On Growth

“Corporations are people, my friend.”  -  Mitt Romney

    While I think the statement that Romney made at the Iowa State Fair was slightly misrepresented in the press, the trend towards personification of business in America has - in my opinion - contributed greatly towards the economic predicament in which we currently find ourselves.  What I think Romney was so clumsily attempting to say is that corporations are made up of people - people who benefit or suffer in relation to the actions of the larger organization.  Of course, this interpretation is actually the opposite of what he said.  

The traditional “grow or die” mantra of American business has - at its root - the idea that a business is a living, breathing entity that is governed by the same laws to which other forms of life are subject.  However, when corporations are viewed singularly as people, and not as the sum of their parts, their actions and the consequences of those actions are no longer tied to the real people that make up the whole.  The growth that has become so essential to our idea of success in business then only applies to the corporate “person” and not to its discreet (actual person) elements.  

     Under the traditional model, there are only two “people” that really matter in the world of business:  the composite, yet autonomous, “person” of the The Corporation (capitalized to distinguish it from the non-person corporation), and the similarly assembled “person” of The Shareholder.  The obvious omission here is the third “person” of The Customer, but I would argue that The Customer functions less as its own organism and more as a simple source of nutrition for The Corporation.  In this relationship, The Shareholder functions as a sort of success-obsessed stage mother, insisting on nothing but the best from her corporate charges. Here we risk extending the metaphor to breaking, but what we are witnessing now in our nation’s economic near-collapse is, in a sense, similar to the high profile meltdowns that  we have seen repeatedly from child actors, sports figures, etc. who have been subjected to the same type of treatment.  You cannot repeatedly push a “person”, real or imagined, to their breaking point, critique their every move, analyze each of their defects and inefficiencies, deprive them of rest, joy, and sustenance,  and still expect them to continue to perform forever.  Something will eventually break.

    The concept behind LiveWork Studios is essentially utopian in nature.  While we may not speak in such lofty terms to our customers or the general public, it is our goal to find a way out of this tragically flawed system for ourselves, our families, and our business.  The “person” that we have created under the name LiveWork Studios LLC is in many ways our child, but it is our goal to raise this child in a healthy, respectful way - the kind of child rearing that we try to practice in our own homes, where growth is as likely to occur in the parent as it is in the child.  

This should not be taken to mean that what we desire is stasis.  Stasis is decay.  There must always be growth for there to be life, but that growth must occur within ourselves.
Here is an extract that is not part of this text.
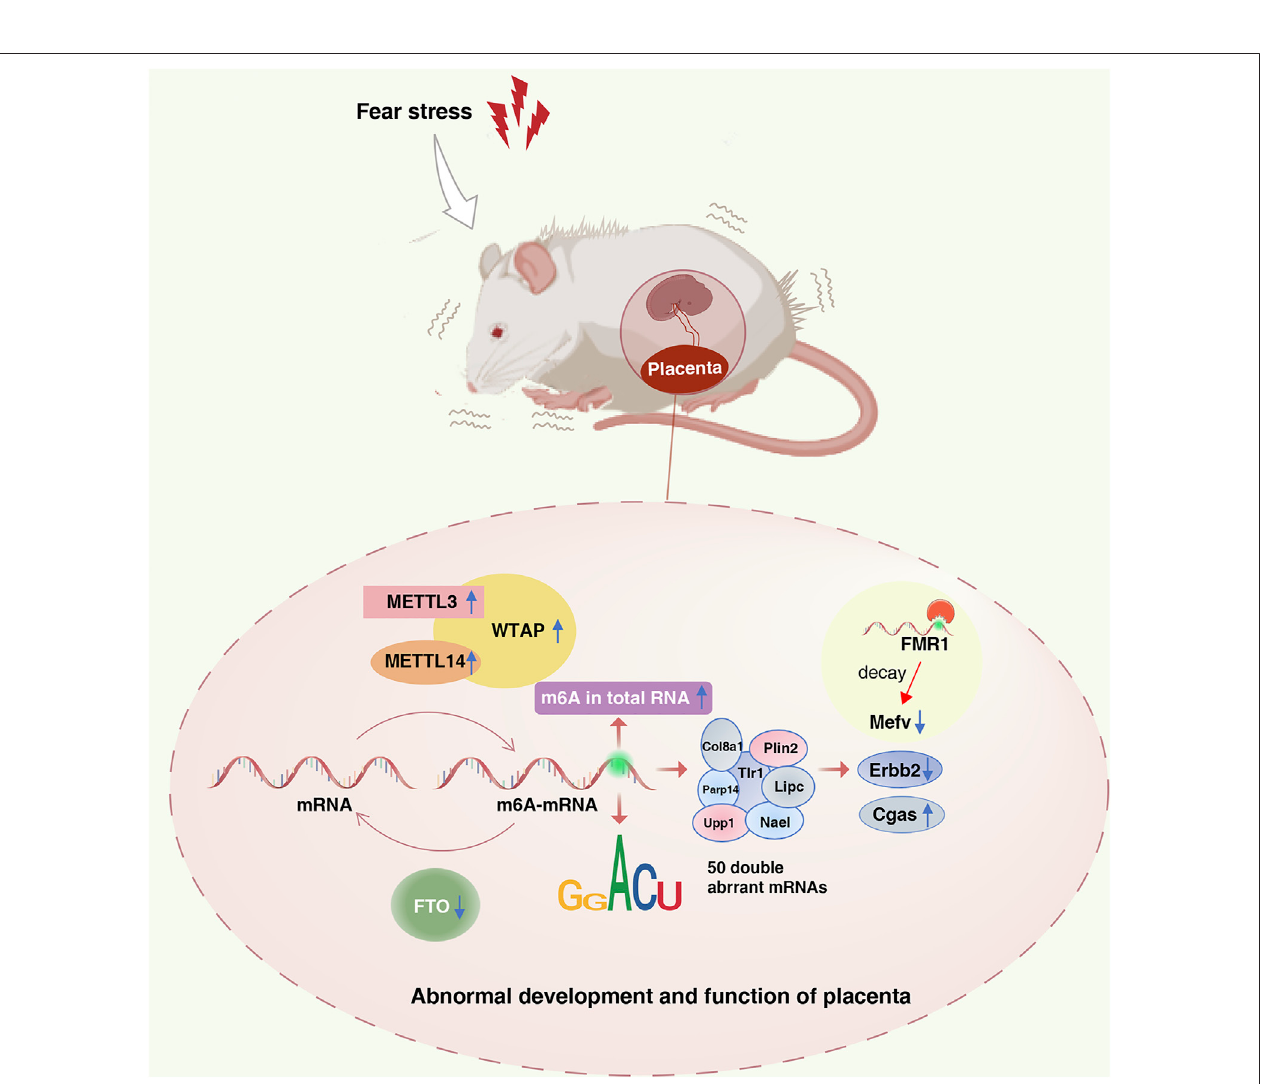
FIGURE 8 | Role of the m6A modi fi cation in placental dysfunction induced by fear stress during pregnancy. Fear stress during pregnancy increases the levels of methylatedenzymes(METTL3, METTL14,andWTAP),decreasesthelevelsofdemethylaseFTO,andincreasestheoverallmethylationlevelsintheplacentaofpregnant rats. Fear stress during pregnancy can lead to abnormal modi fi cation and differential expression of 50 genes. Decreased expression of Mefv may rely on the decay function of m6A modi fi c.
The business is there to grow us.  If the strength of any business is truly its people, then the growth that we seek must occur within those people for the business to continue to succeed.  In this way the studio becomes more an extension of the university than a traditional client-producer-shareholder relationship.  In the new model, innovation is prized over efficiency or repeatability, and risk-taking and personal development are actively encouraged.